I have flink HA zookeper in flink-conf.yaml

flink-conf.yaml

high-availability.type: zookeeper
high-availability.storageDir: file:///opt/flink/state_dir/ha/
high-availability.zookeeper.quorum: zookeeper1:2181
high-availability.zookeeper.path.root: /flink_ns1
high-availability.cluster-id: /default_ns1
high-availability.jobmanager.port: 6123
high-availability.zookeeper.client.connection-timeout: 30000
high-availability.zookeeper.client.max-retry-attempts: 10
high-availability.zookeeper.client.retry-wait: 30000

in flink 1.14 i have no issue with zookeeper but at flink 1.18 i get this error

did i need update setting in zookeeper?

find answer about zookeeper timeout

error detail in Jobmanager

1

There are 1 best solutions below

0
Rion Williams On

If I read your stack trace correctly, it looks like the running job is referencing Zookeeper 3-3.8.3 which may be causing an issue as major changes to Flink versioning can often drop support for older versions of dependencies like Zookeeper, requiring you to update those as well to ensure they are supported.

Flink 1.15 explicitly mentions dropping support for older versions of Zookeeper in their release notes:

Support for using Zookeeper 3.4 for HA has been dropped. Users relying on Zookeeper need to upgrade to 3.5/3.6. By default Flink now uses a Zookeeper 3.5 client.

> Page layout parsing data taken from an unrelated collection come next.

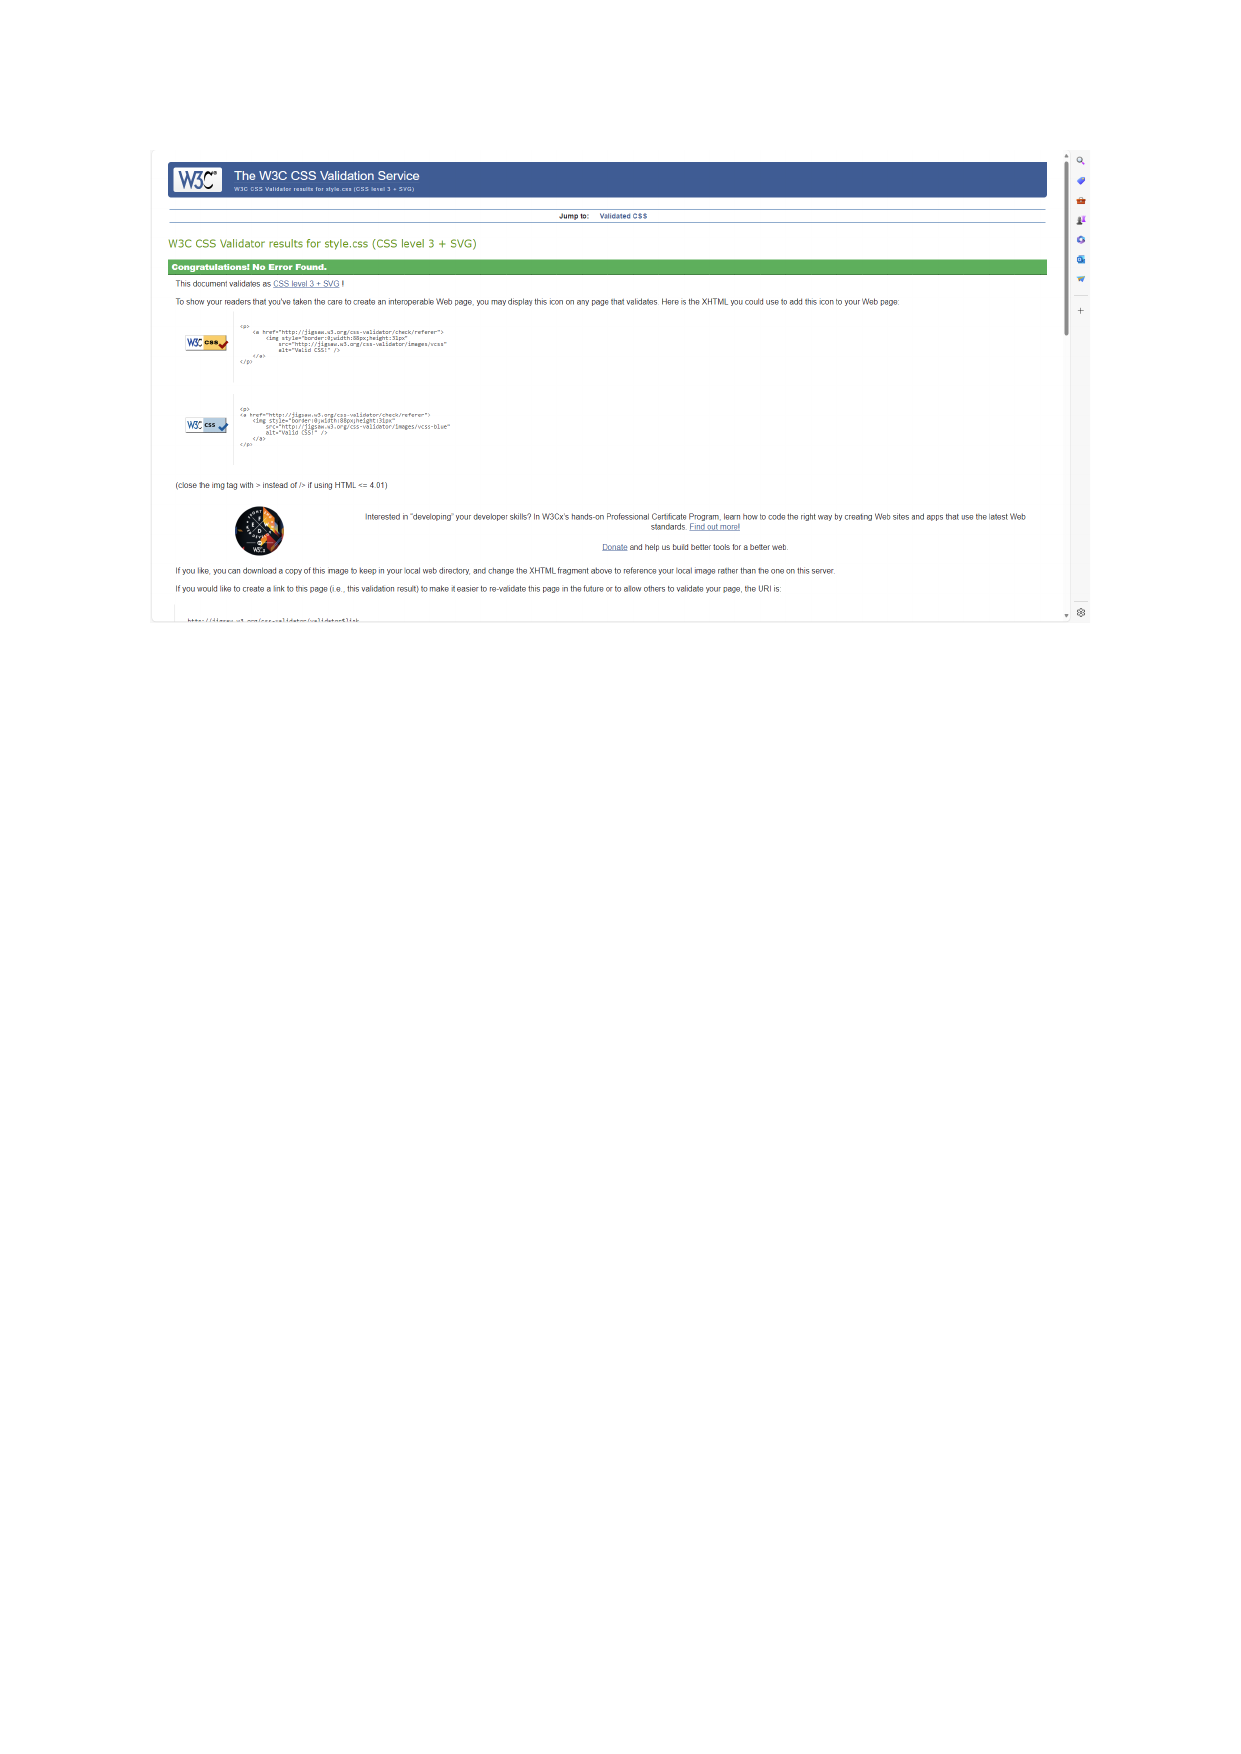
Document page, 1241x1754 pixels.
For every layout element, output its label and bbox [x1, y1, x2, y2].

picture [150, 150, 1091, 623]
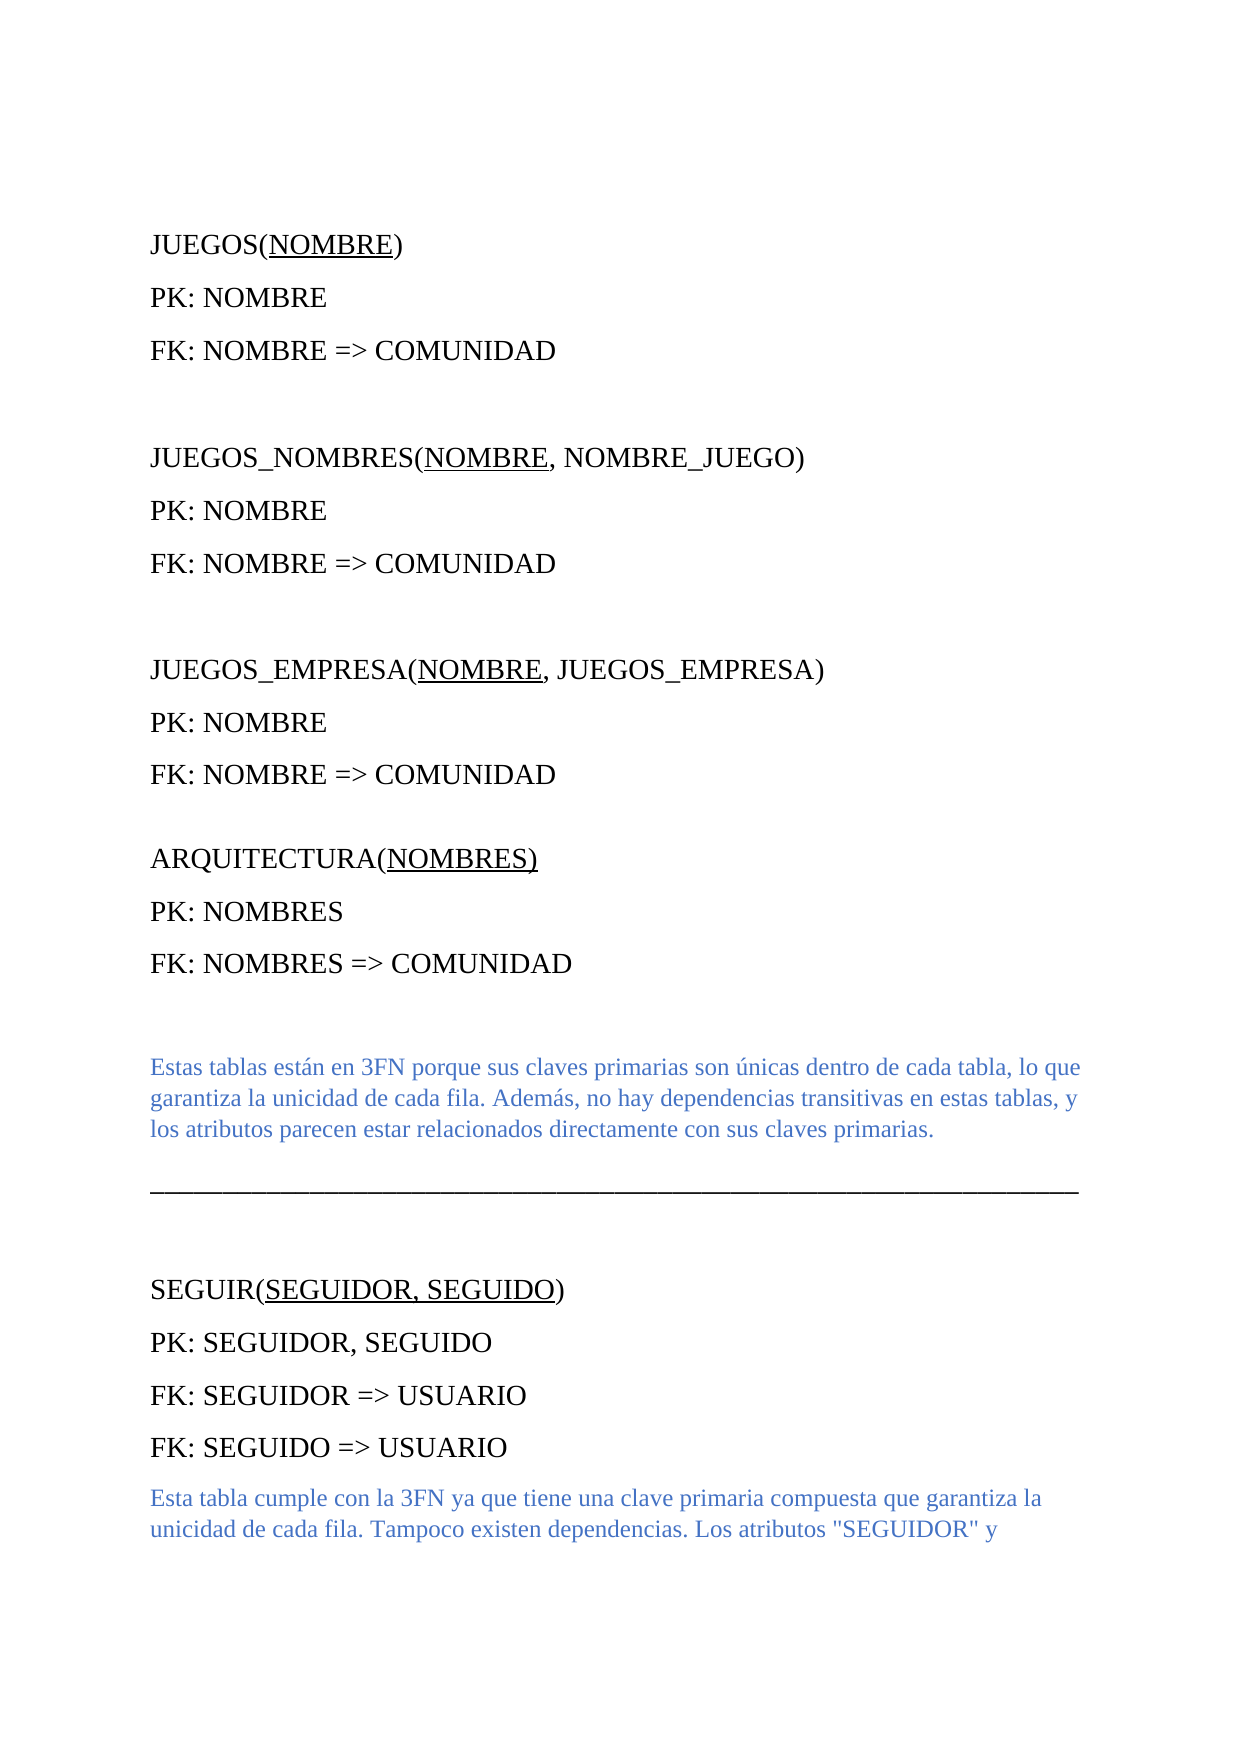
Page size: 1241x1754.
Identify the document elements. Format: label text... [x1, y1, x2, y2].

text FK: NOMBRES => COMUNIDAD [150, 947, 1090, 980]
text PK: SEGUIDOR, SEGUIDO [150, 1325, 1090, 1358]
text FK: SEGUIDO => USUARIO [150, 1431, 1090, 1464]
text ________________________________________________________________ [150, 1162, 1090, 1198]
text PK: NOMBRE [150, 493, 1090, 527]
text JUEGOS_NOMBRES(NOMBRE, NOMBRE_JUEGO) [150, 441, 1090, 474]
text PK: NOMBRE [150, 705, 1090, 738]
text PK: NOMBRE [150, 280, 1090, 313]
text FK: SEGUIDOR => USUARIO [150, 1378, 1090, 1411]
text FK: NOMBRE => COMUNIDAD [150, 757, 1090, 791]
text ARQUITECTURA(NOMBRES) [150, 810, 1090, 874]
text SEGUIR(SEGUIDOR, SEGUIDO) [150, 1272, 1090, 1306]
text JUEGOS_EMPRESA(NOMBRE, JUEGOS_EMPRESA) [150, 652, 1090, 685]
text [150, 1483, 1090, 1543]
text Estas tablas están en 3FN porque sus claves primarias son únicas dentro de cada tabla, lo que garantiza la unicidad de cada fila. Además, no hay dependencias transitivas en estas tablas, y los atributos parecen estar relacionados directamente con sus claves primarias. [150, 1052, 1090, 1143]
text JUEGOS(NOMBRE) [150, 227, 1090, 261]
text FK: NOMBRE => COMUNIDAD [150, 333, 1090, 366]
text PK: NOMBRES [150, 894, 1090, 927]
text FK: NOMBRE => COMUNIDAD [150, 546, 1090, 580]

The Flink 1.17 release notes also mention how Zookeeper itself was bundled within the distribution itself, which may not be related to your current issues, but is worth mentioning since you are jumping up by a few versions:

The Flink distribution no longer bundles 2 different Zookeeper client jars (one in lib, one in lib/opt respectively). Instead, only 1 client will be bundled within the flink-dist jar. This has no effect on the supported Zookeeper server versions.

I suspect you'll likely want to look into upgrading Zookeeper to ensure it's running on a version compatible with the version of Flink you are targeting. If that still continues to fail, you may want to consider posting more detail on your specific set-up/deployment/versions.